To v Huang
[2015] NZHC 929
•6 May 2015
IN THE HIGH COURT OF NEW ZEALAND AUCKLAND REGISTRY
CIV-2015-404-000249
CIV-2015-404-000278 [2015] NZHC 929
BETWEEN THI KIM PHUONG TO
Applicant
AND
DONGLING HUANG and ZHIGAO LU Respondents
Hearing: 23 April 2015 Appearances:
Mr Hickson for Applicant
Mr O'Callahan for Ms Huang and Mr LuDate:
6 May 2015
JUDGMENT OF ASSOCIATE JUDGE J P DOOGUE
This judgment was delivered by me on
06.05.15 at 4.30 pm, pursuant to
Rule 11.5 of the High Court Rules.
Registrar/Deputy Registrar
Date……………
TO v HUANG and Anor [2015] NZHC 929 [6 May 2015]
Introduction
[1] Mr To (whom I will refer to as the purchaser) entered into an agreement for the sale and purchase of the property at 431 Mill Road, Takanini on or about 12
December 2014 with the other parties to the agreement; being Ms Huang and Mr Lu
(whom I will refer to in this judgment as the vendors).
[2] The vendors have declined to proceed with the agreement for sale and purchase and have since purported to cancel it in the circumstances which I shall describe below. As a consequence, the purchaser lodged a caveat on the title to the vendor’s property. He seeks orders that the caveat not lapse. He also applies for summary judgment in the form of an order for specific performance, requiring the vendors to transfer the property to him pursuant to the agreement for sale and purchase. Both of these applications are opposed.
Background
[3] I will describe aspects of the agreement for sale and purchase in detail at the appropriate point in this judgment.
- - -
Continue the court judgment on the Mill Road property sale from its last sentence, in the same style.

> [INFORMATION SUPPLIED]
- - -
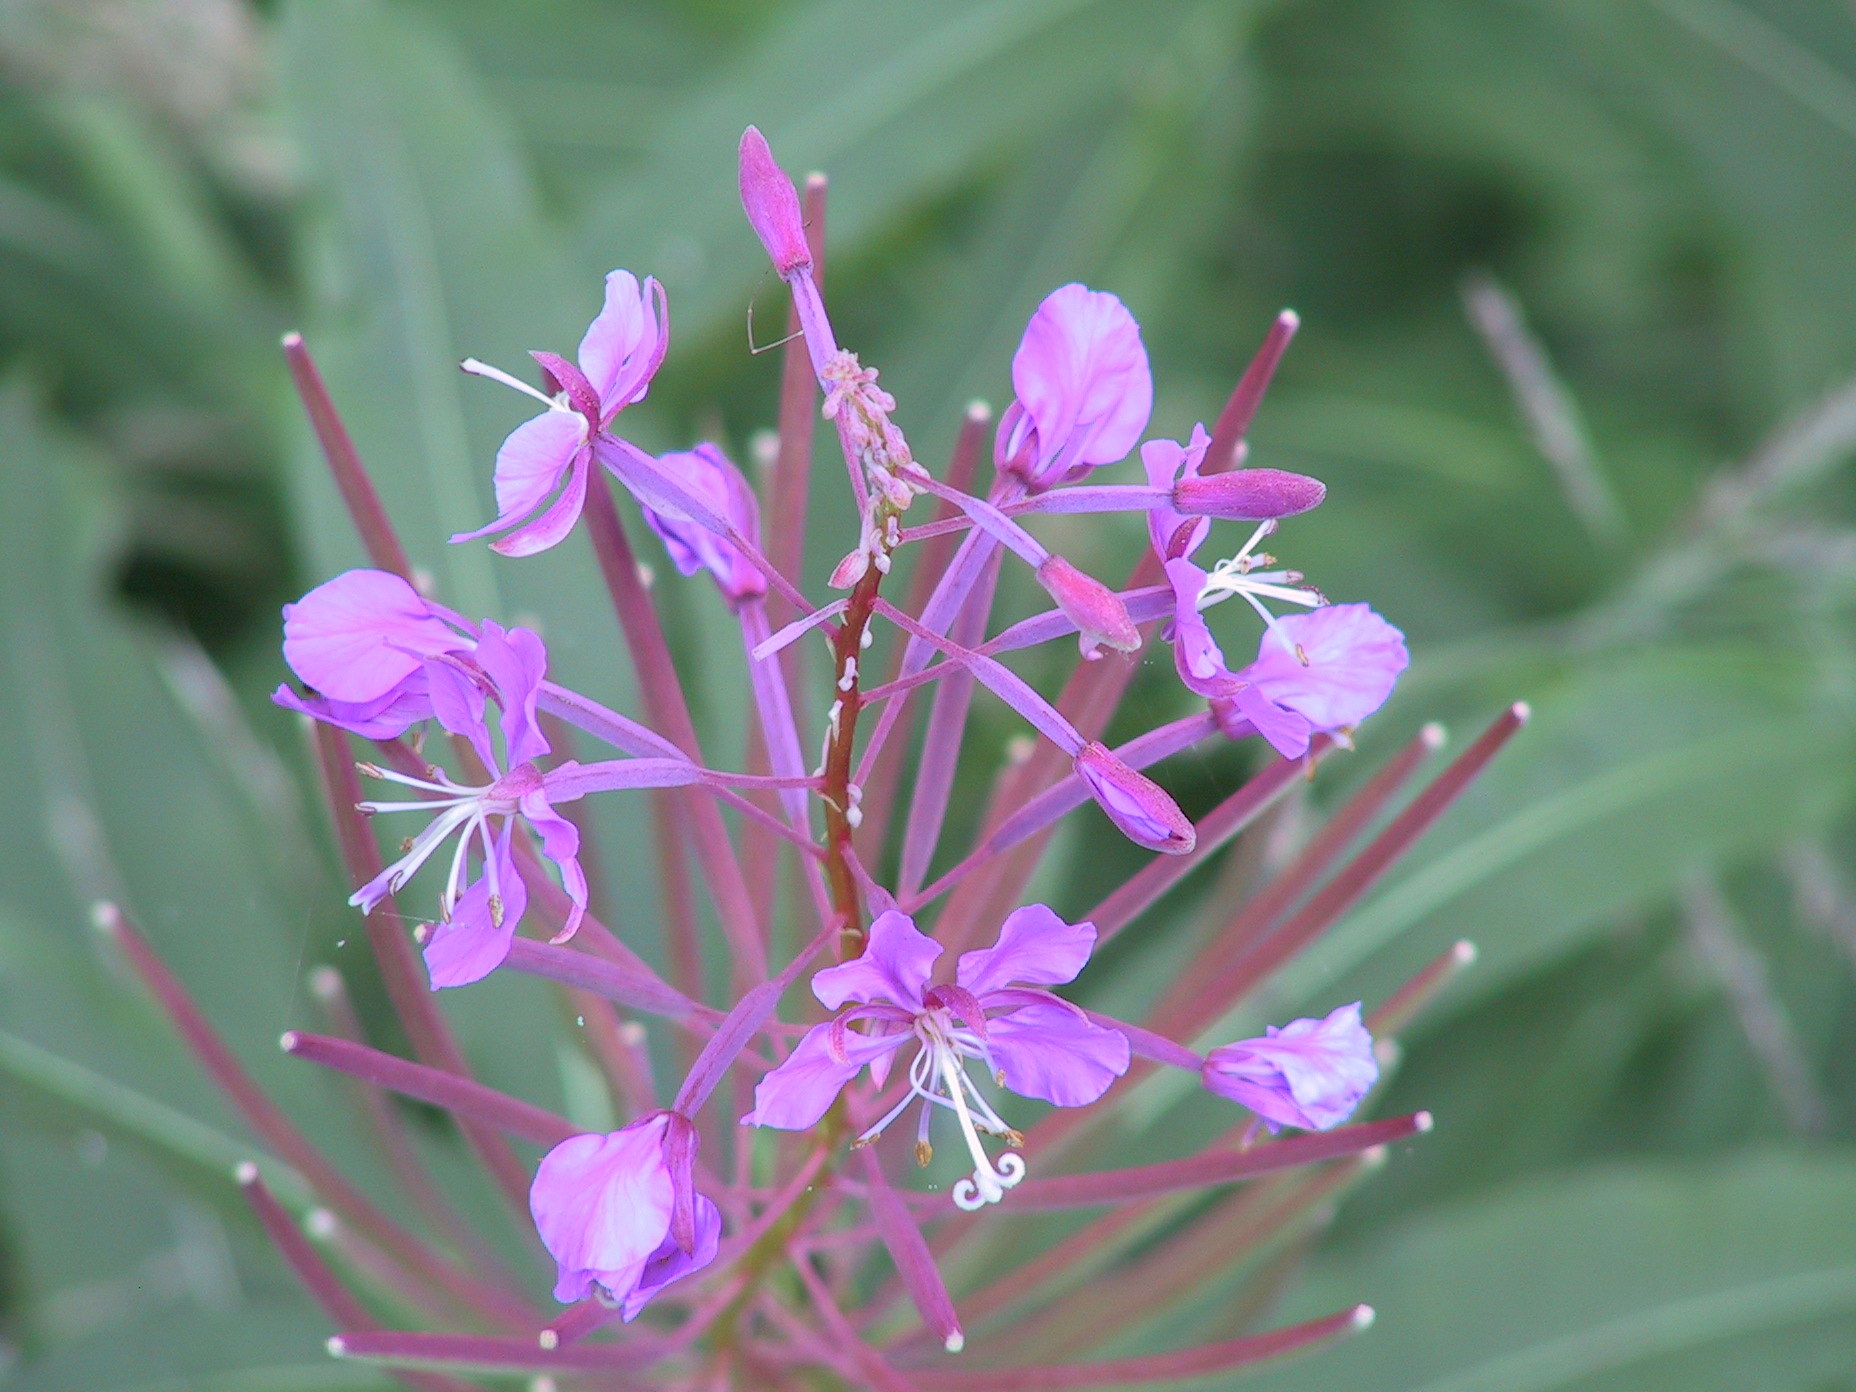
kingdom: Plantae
- - -
> [ANSWER TO THE TASK]
[4] Neither party made any reference in submissions to the principles that govern the making of orders for sustaining caveats or for the grant of specific performance because it was accepted that, in the circumstances of this case, the outcome will depend solely on an interpretation of the parties’ contract. The parties both accept there are no residual issues of disputed fact, which means that the Court needs to be concerned with arguable defences.
[5] The agreement that the parties entered into was conditional on the following: (a) satisfactory finance by 7 January 2015 (cl 9.1);
(b) a satisfactory LIM by 14 January 2015 (cl 9.2);
(c) a satisfactory building report by 7 January 2015 (cl 9.3,); and
(d) Satisfactory due diligence by 14 January 2015 (cl 22).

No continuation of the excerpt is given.